── Text for analysis ──
Thagard model. (1) It is not practical to build a new network on the fly
for every problem encountered, especially when the mechanism that builds
the networks sidesteps a lot of really hard problems by being fed input
as neatly pre-digested symbolic structures. (2) The task of finding a
mapping from a given base to a given target is a party trick.  In real
life you are presented with a target (a structure with some gaps) and
you have to find the best base (or bases) in long-term memory to support
the mapping that best fills the gaps.
 
Another paper on connectionist analogical inference is:
 
	Halford, G.S., Wilson, W.H., Guo, J., Wiles, J., & Stewart, J.E.M.
		(In preparation). Connectionist implications for processing
		capacity limitations in analogies.
 
I wouldn't be proper for me to comment on that paper as it is in preparation.
 
I am not aware of any other direct attempts at connectionist implementation
of analogical inference (in the sense that interests me: general, dynamic,
and practical), but I don't get much time to keep up with the literature
and would be pleased to be corrected on this.
 
- References to other work on analogical inference
 
There is a large-ish literature on analogy in psychology, AI, and philosophy.
 
In psychology try:
 
	Gentner, D. (1989) The mechanisms of analogical learning. In
		Vosniadou, S., & Ortony, A. (Eds.), Similarity and
		analogical reasoning (pp. 199-241). Cambridge:
		Cambridge University Press.
 
In Artificial Intelligence try:
 
	Kedar-Cabelli, S. (1988). Analogy - from a unified perspective. In
		D.H. Helman (Ed.), Analogical reasoning (pp. 65-103).
───
── Data records ──
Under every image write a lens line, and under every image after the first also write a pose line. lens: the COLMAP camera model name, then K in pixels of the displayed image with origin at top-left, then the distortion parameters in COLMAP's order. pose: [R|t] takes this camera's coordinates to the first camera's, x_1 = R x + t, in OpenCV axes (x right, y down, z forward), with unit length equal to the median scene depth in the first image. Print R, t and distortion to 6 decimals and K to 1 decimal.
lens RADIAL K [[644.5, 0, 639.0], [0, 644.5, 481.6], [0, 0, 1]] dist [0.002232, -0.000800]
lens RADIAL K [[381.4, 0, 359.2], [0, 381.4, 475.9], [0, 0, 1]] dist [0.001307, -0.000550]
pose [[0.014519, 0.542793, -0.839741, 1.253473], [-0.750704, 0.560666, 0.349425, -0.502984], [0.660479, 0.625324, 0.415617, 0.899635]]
───
── Data records ──
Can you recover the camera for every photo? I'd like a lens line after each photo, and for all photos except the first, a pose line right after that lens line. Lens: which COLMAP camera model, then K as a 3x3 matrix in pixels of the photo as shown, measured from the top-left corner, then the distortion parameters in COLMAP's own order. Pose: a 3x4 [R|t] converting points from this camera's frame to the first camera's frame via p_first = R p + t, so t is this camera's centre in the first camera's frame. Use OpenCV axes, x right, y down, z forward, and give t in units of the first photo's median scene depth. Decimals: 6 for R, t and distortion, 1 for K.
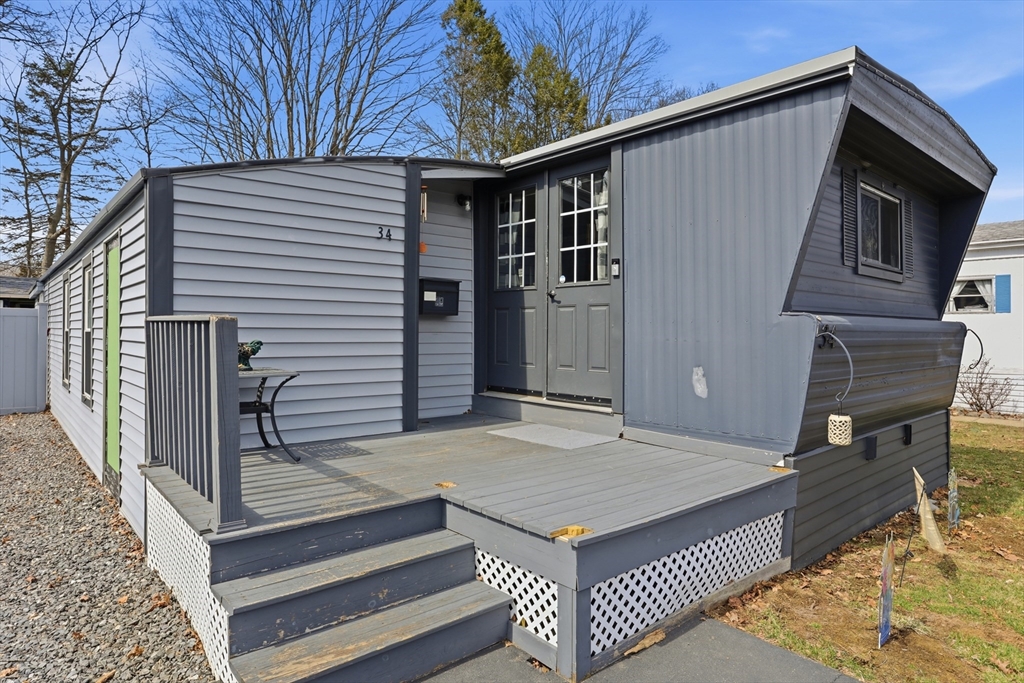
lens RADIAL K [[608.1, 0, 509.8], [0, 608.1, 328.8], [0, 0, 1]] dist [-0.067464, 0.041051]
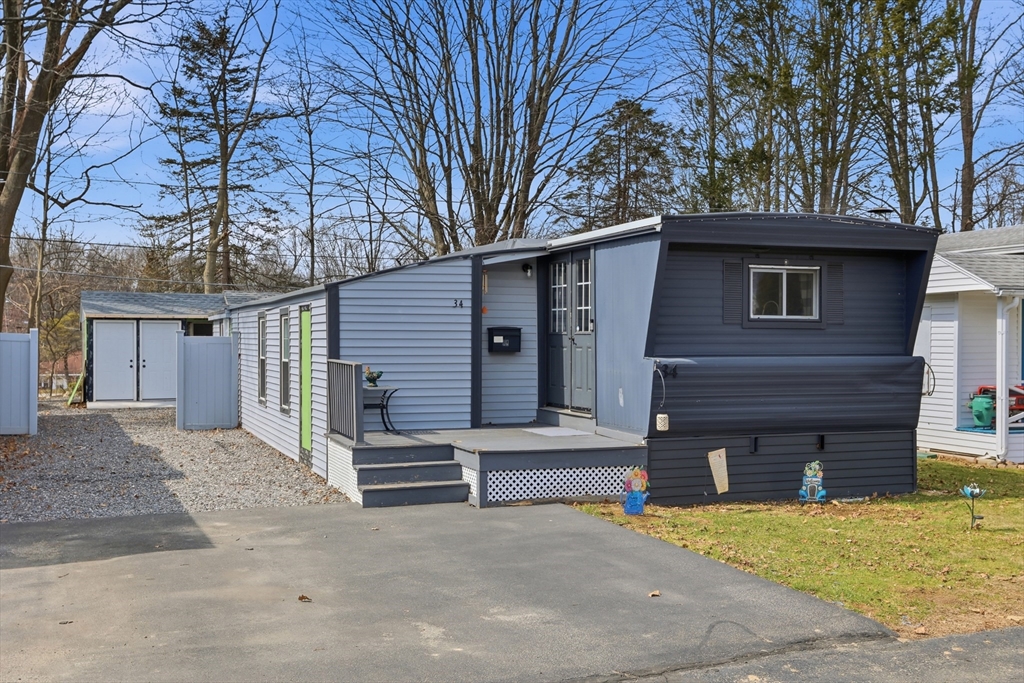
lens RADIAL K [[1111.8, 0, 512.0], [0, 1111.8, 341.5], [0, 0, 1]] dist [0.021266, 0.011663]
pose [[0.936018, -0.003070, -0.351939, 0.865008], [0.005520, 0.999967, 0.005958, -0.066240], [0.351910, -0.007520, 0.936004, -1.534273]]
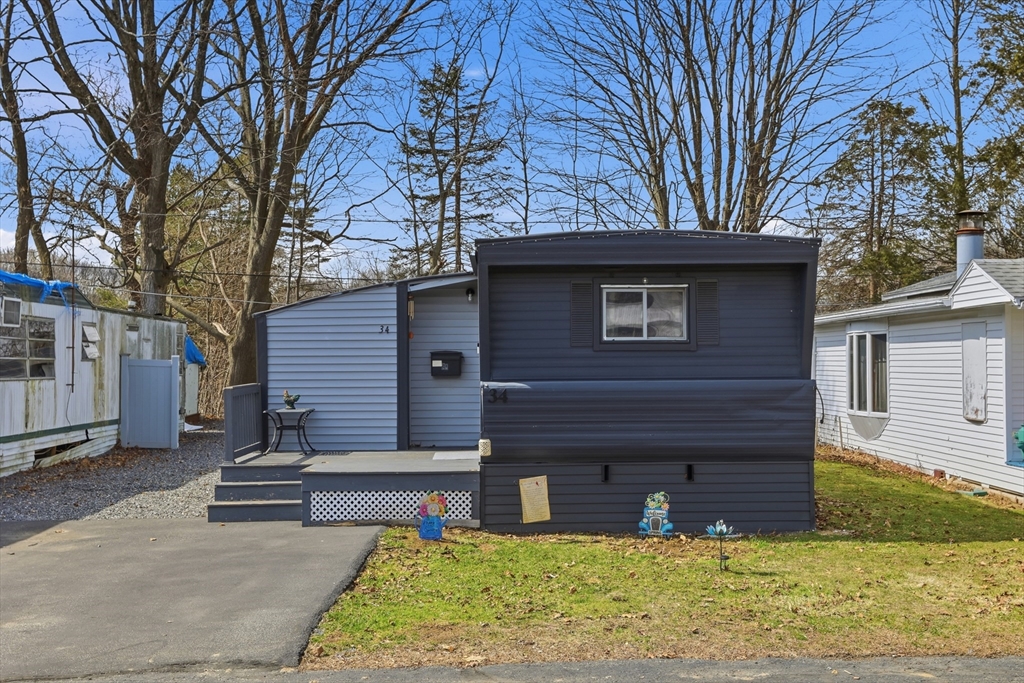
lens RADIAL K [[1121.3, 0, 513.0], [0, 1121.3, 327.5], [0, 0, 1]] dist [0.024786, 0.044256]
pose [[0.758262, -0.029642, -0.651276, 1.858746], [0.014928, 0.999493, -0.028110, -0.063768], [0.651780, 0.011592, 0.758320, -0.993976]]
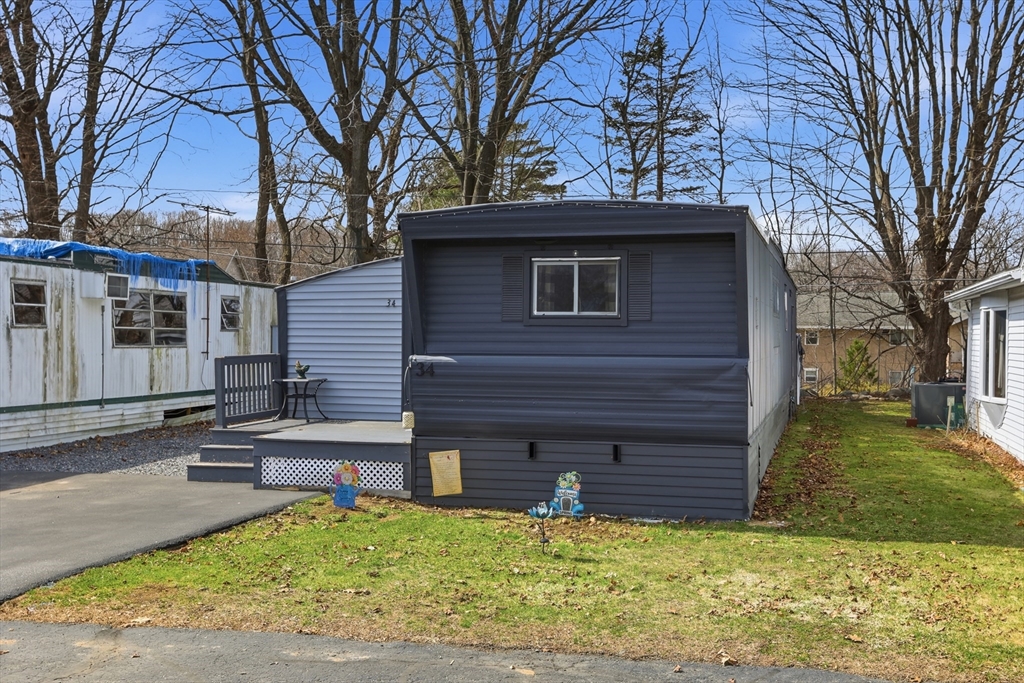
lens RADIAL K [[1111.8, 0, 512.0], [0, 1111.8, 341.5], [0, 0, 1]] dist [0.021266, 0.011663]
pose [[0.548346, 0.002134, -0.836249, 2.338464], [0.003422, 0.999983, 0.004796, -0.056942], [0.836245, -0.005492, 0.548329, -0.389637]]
───
── Data records ──
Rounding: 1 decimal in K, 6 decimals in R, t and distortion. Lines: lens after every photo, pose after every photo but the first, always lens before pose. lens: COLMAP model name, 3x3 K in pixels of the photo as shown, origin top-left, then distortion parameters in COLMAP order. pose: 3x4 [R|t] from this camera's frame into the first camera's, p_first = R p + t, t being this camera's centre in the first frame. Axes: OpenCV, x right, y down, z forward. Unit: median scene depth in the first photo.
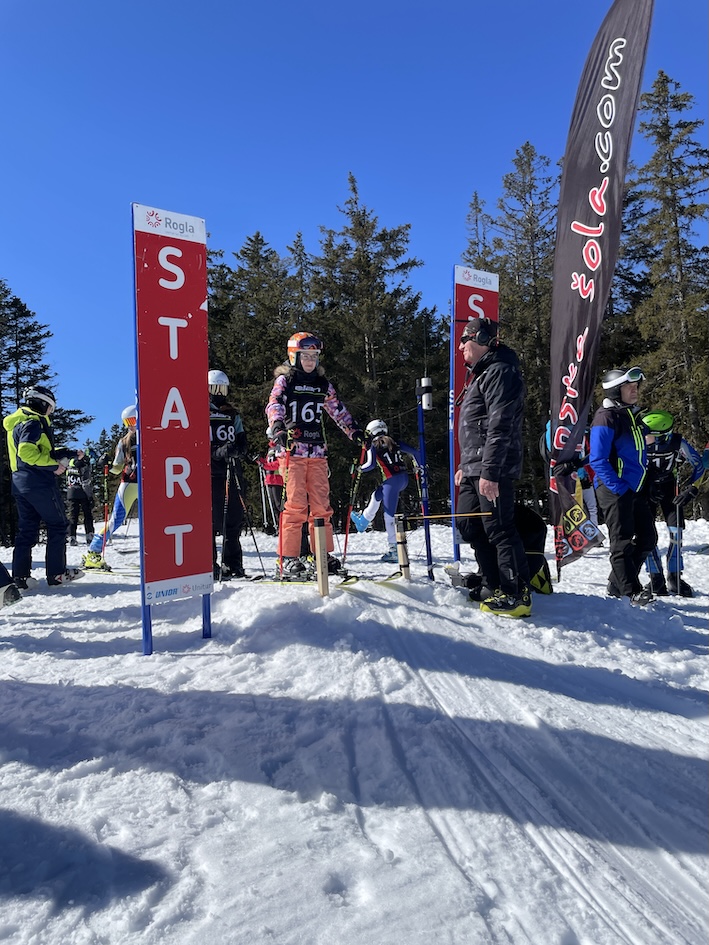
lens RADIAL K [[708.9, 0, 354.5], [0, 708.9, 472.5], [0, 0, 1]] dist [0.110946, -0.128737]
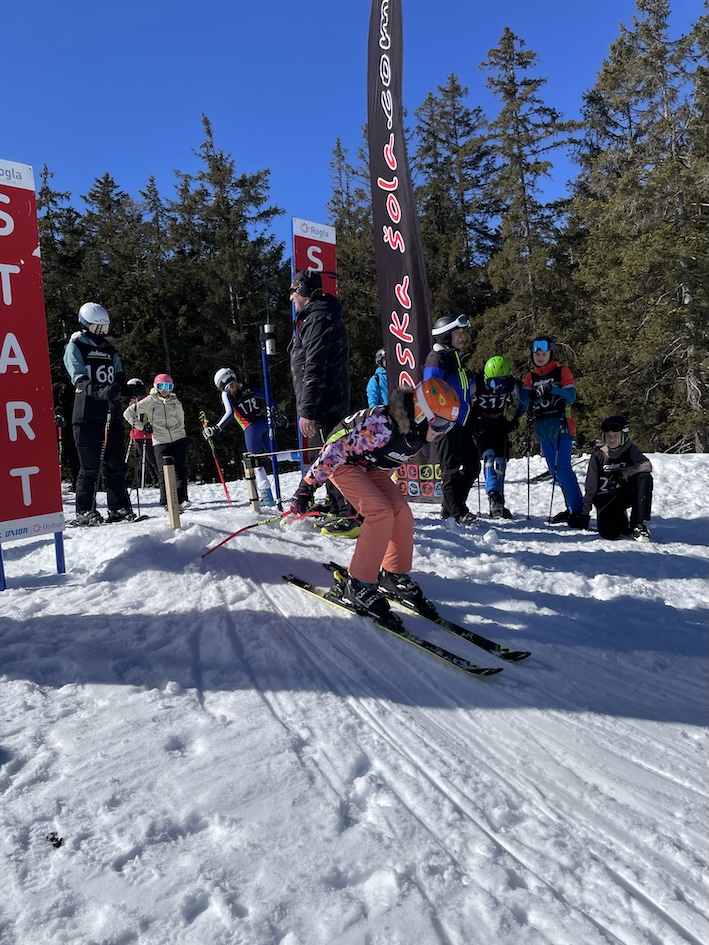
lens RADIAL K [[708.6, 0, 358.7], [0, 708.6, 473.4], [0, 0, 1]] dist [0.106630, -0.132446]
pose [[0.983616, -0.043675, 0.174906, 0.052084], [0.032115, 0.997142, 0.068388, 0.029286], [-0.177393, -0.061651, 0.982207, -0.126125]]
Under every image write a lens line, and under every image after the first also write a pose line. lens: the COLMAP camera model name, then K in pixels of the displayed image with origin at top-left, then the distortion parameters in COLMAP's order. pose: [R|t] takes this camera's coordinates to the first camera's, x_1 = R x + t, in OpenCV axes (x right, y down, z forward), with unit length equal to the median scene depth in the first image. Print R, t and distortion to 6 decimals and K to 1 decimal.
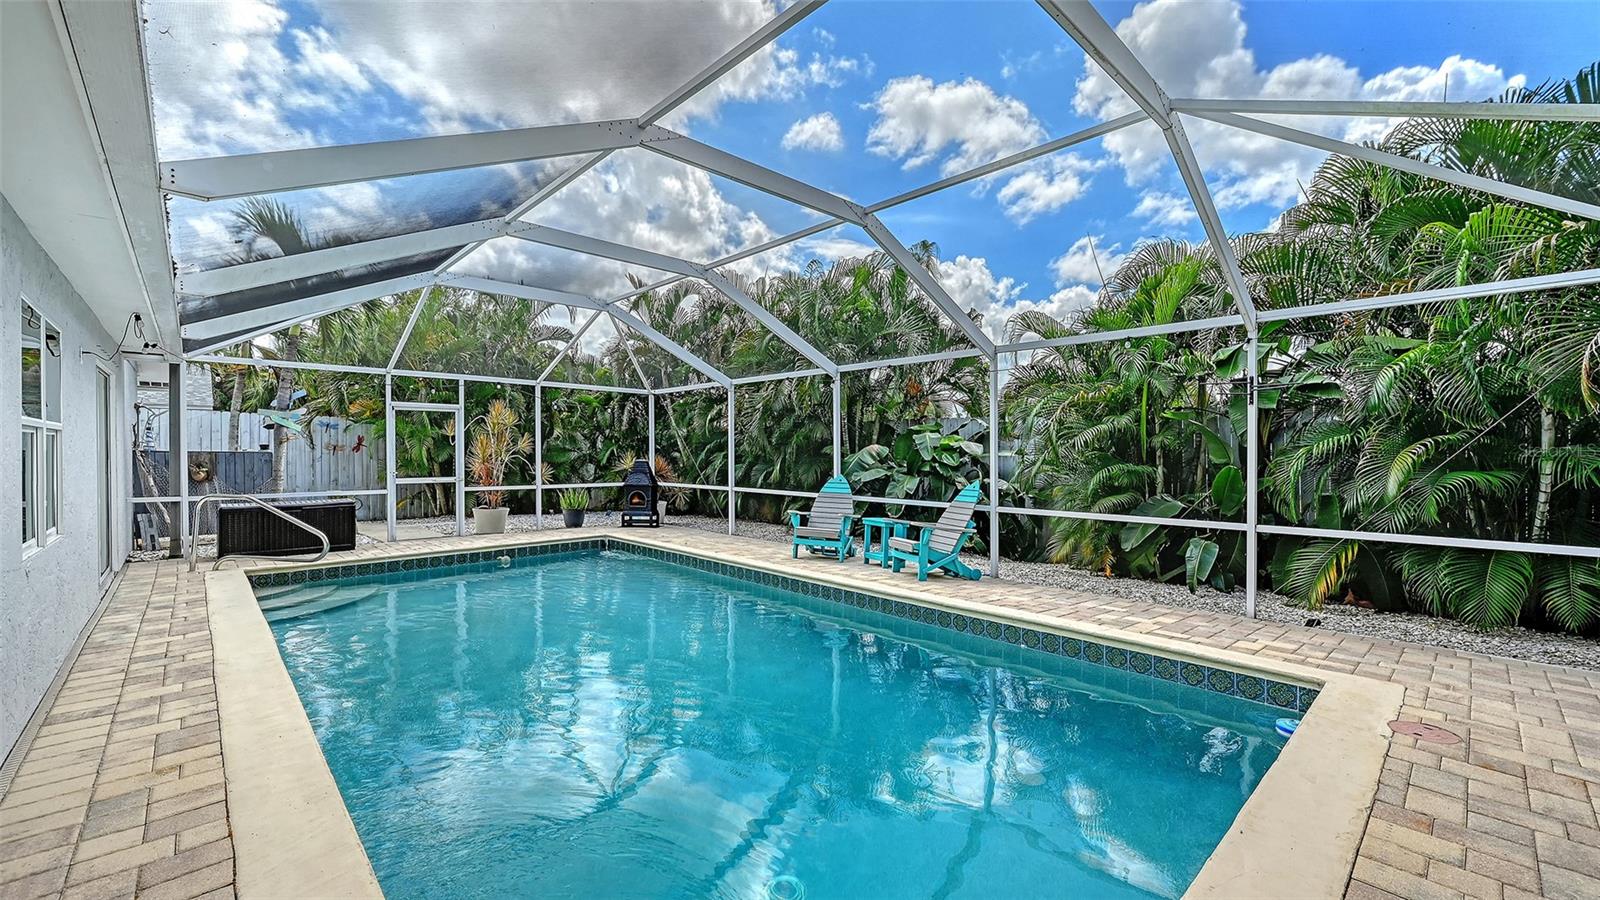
───
Tasks to complete:
[1] Repeat the stretch of the analogical inference text from "Halford, G.S., Wilson, W.H., Guo, J., Wiles, J., &" through "limitations in analogies.", copying it word for word.
[2] Carry on with the analogical inference text from its last line.

Numbered answers:
[1]
Halford, G.S., Wilson, W.H., Guo, J., Wiles, J., & Stewart, J.E.M.
		(In preparation). Connectionist implications for processing
		capacity limitations in analogies.

[2]
		Dordrecht: Kluwer Academic Publishers.
 
Sorry, I haven't followed the philosophy literature.
 
- References to related connectionist work
 
One of the really hard parts about trying to do connectionist analogical
inference is that you need to be able to represent structures, and this
is still a wide-open research area.  A book that is worth looking at in
this area is:
 
	Barnden, J.A., & Pollack, J.B. (Eds.) (1991). High-level
		connectionist models. Norwood NJ: Ablex.
 
For specific techniques to represent structured data you might try to
track down the work of Paul Smolensky, Jordan Pollack, and Tony Plate
(to name a few).
 
- Lonce Wyse (lwyse at park.bu.edu) says:
 
LW> I was strongly advised against going for such a "high level"
LW> cognitive phenomenon [on starting grad school].
 
I think that is good advice.  Connectionist analogical inference is a
*really hard* problem (at least if you are aiming for something realistically
useful).  The solution involves solving a bunch of other problems that are
hard in their own rights.  Doctoral candidates and untenured academics
can't afford the risk of attacking something like this because they have to
crank out the publications.  If you want to get into this area, either keep
it as a hobby or carve out an extremely circumscribed subset of the problem
(and lose the fun).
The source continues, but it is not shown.